Reuters reported that “the World Bank canceled $244 million in undisbursed funds for the Bisri Dam project in Lebanon.”

The World Bank had given the Lebanese government until Sept. 4 to resume the dam works, and sit-ins by civil society and the people of the region prevented the works from being completed.

In addition to the Bisri Dam project, the French initiative, which constitutes a road map for the next government, includes a clause stopping the construction of the Silata power plant.

Ministers of the Free Patriotic Movement have insisted on building the plant despite financial losses resulting from a failure to reform the electricity sector. The value of the state’s losses in every one hour of electricity production is $273,000.

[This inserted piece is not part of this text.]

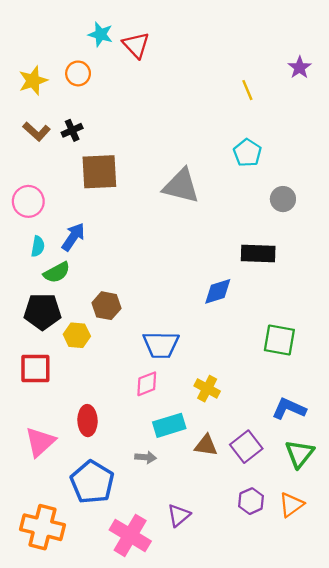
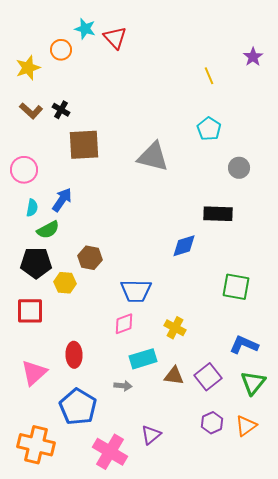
orange circle: (78, 73) -> (61, 50), moved
black cross: (72, 130) -> (61, 110), turned -36

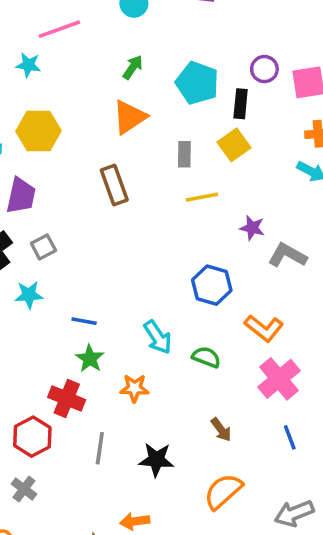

The Lebanese people are still waiting on the new government that Prime Minister-designate Mustapha Adib is trying to form. They are also waiting to see the effectiveness of pressure exerted by French President Emmanuel Macron to implement reforms. When he was designated by President Michel Aoun last Monday, Adib said that “a government of experts” would be formed.

There are already political differences over ministerial portfolios, including Hezbollah’s insistence on being represented in the next government, the insistence of Parliament Speaker Nabih Berri on keeping the Ministry of Finance, and the head of the Free Patriotic Movement, Gebran Bassil, asking for a rotation of the main portfolios.

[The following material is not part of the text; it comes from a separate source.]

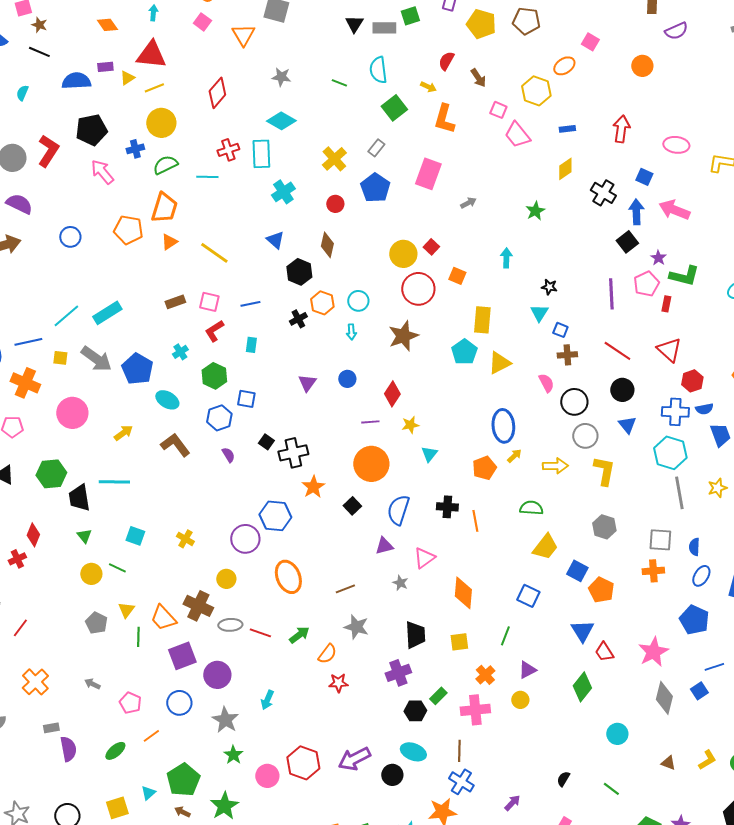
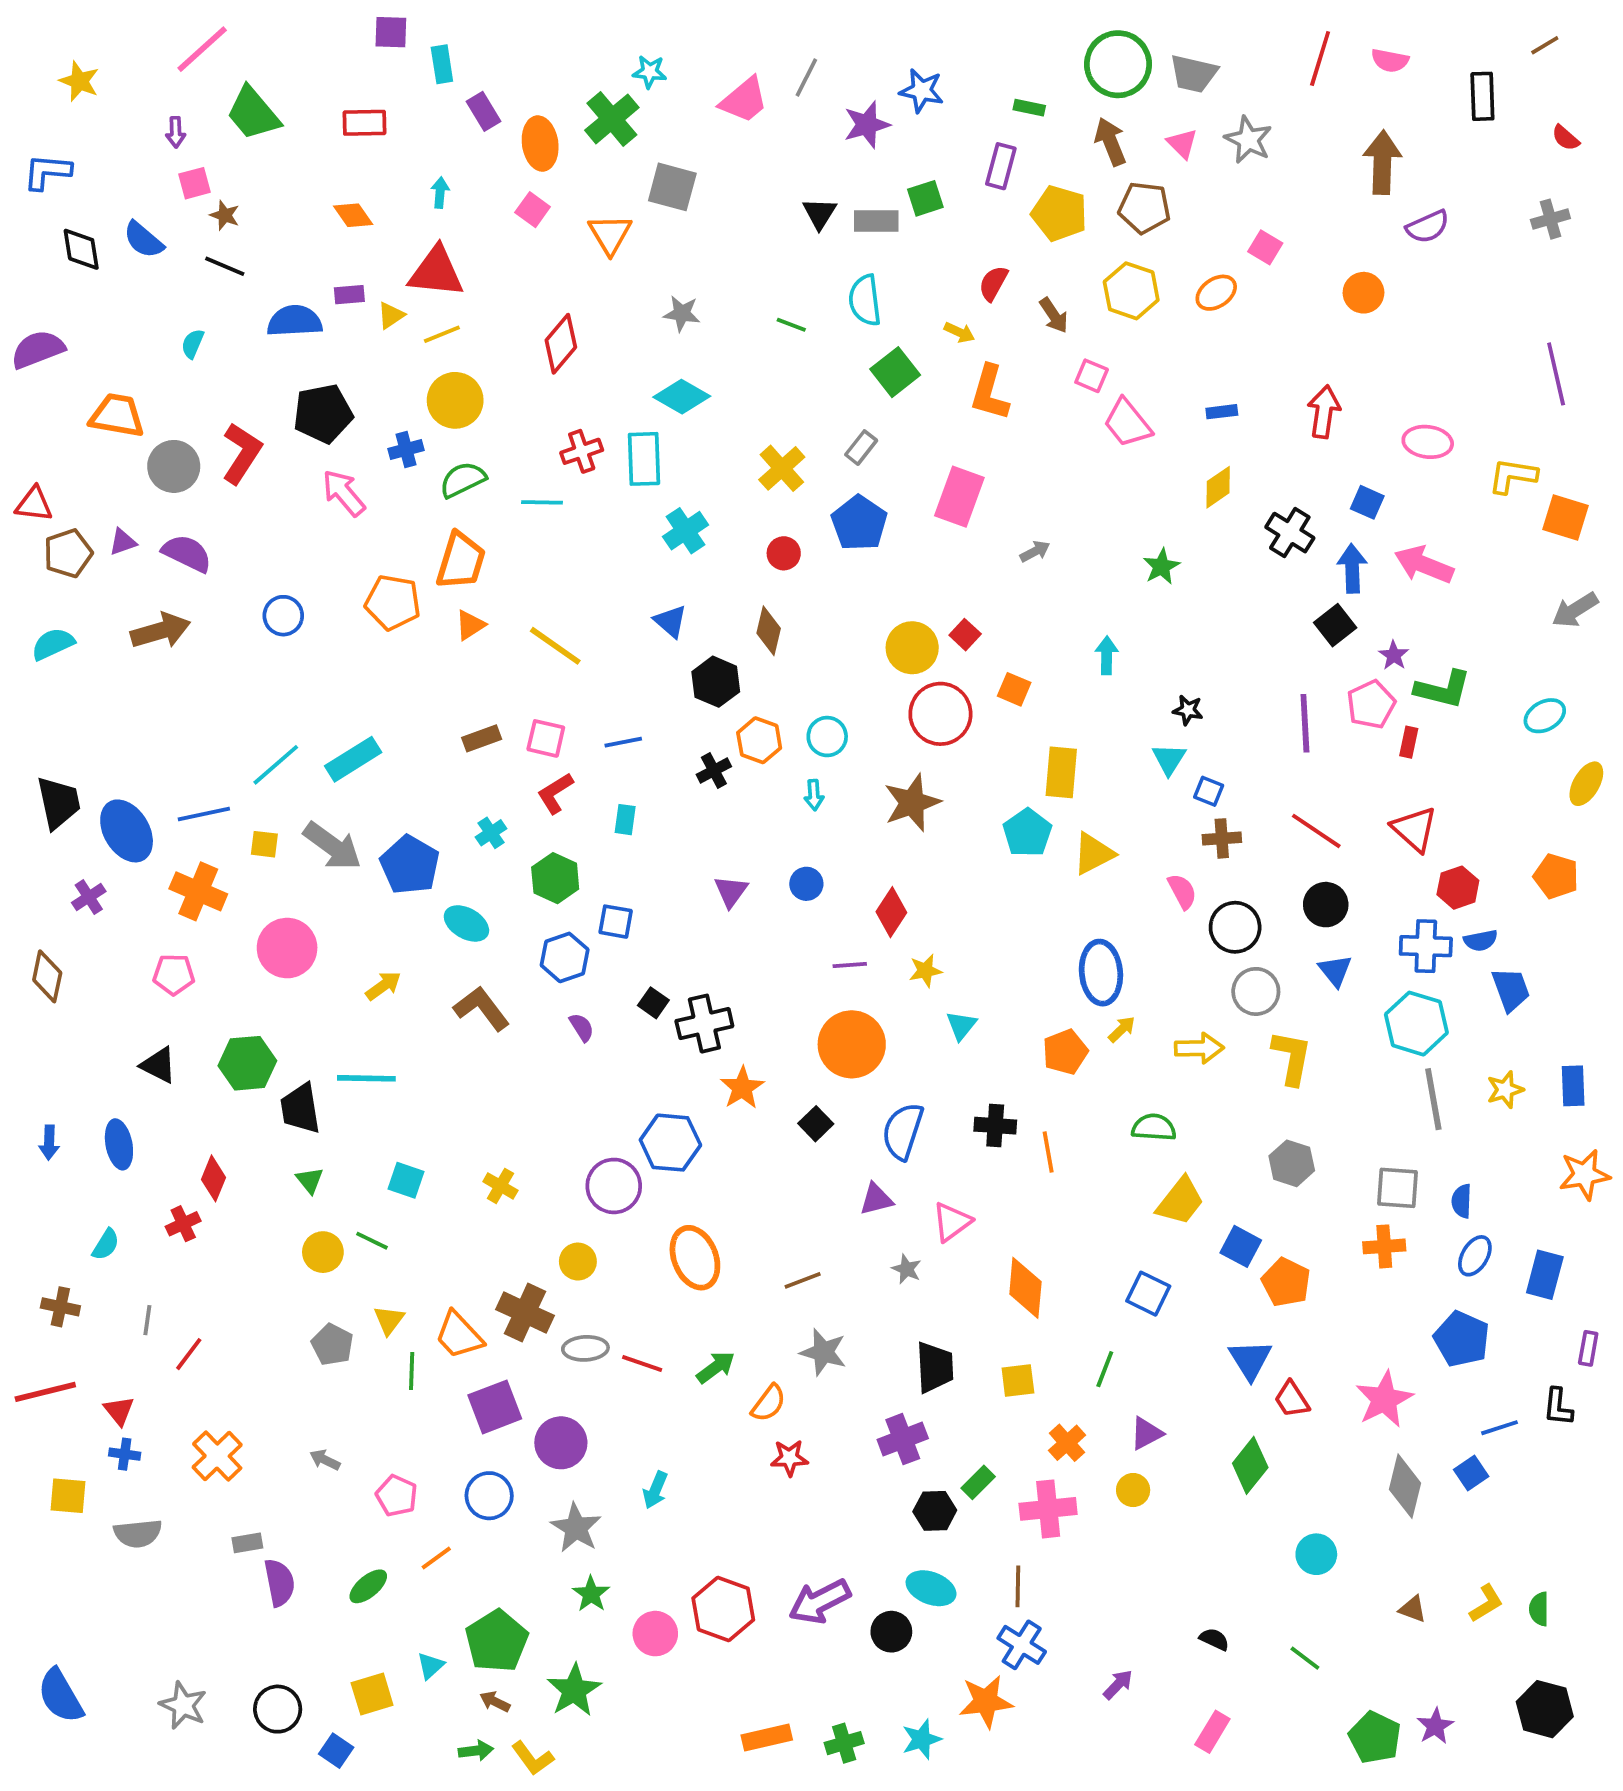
yellow hexagon: (536, 91) -> (1131, 291), moved
black semicircle: (563, 779) -> (1214, 1639), turned 84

However, the managing editor of An-Nahar newspaper, Ghassan Hajjar, told Arab News: “The French initiative will produce a government in a short period, and it is true that the form of government is a controversial matter, but there will be no politicians or partisans in it but rather personalities far from the parties, and these parties may agree to them.”

Hajjar added: “The issue of distributing ministerial portfolios is also controversial, but I don’t think there are any obstacles. The portfolios may remain distributed among the sects as they were, but with names acceptable to all, and I do not think that French President Emmanuel Macron is gullible enough to propose an initiative without guaranteeing that it will be implemented.”

Hajjar said: “Hezbollah is the only party capable of disrupting the government, and the rest are unable to do so because they are under the international microscope, and in my opinion Hezbollah does not want to obstruct (the formation of the government) unless there is no French-Iranian coordination regarding the initiative. According to the information, many contacts preceded Macron’s visit to Lebanon in order for the initiative to succeed.”

“Hezbollah will be represented in the government by a person close to it but (this person) will not be from the party, lest it be said that it is the government of Hezbollah,” Hajjar said. “I think that this government will not last more than the beginning of next year, awaiting the results of the American elections, but the United States will not block the French initiative because the collapse of Lebanon is not in the interest of the United States. The French initiative secures Lebanon’s security, economic and political stability, and this is what is required by the Americans as well.”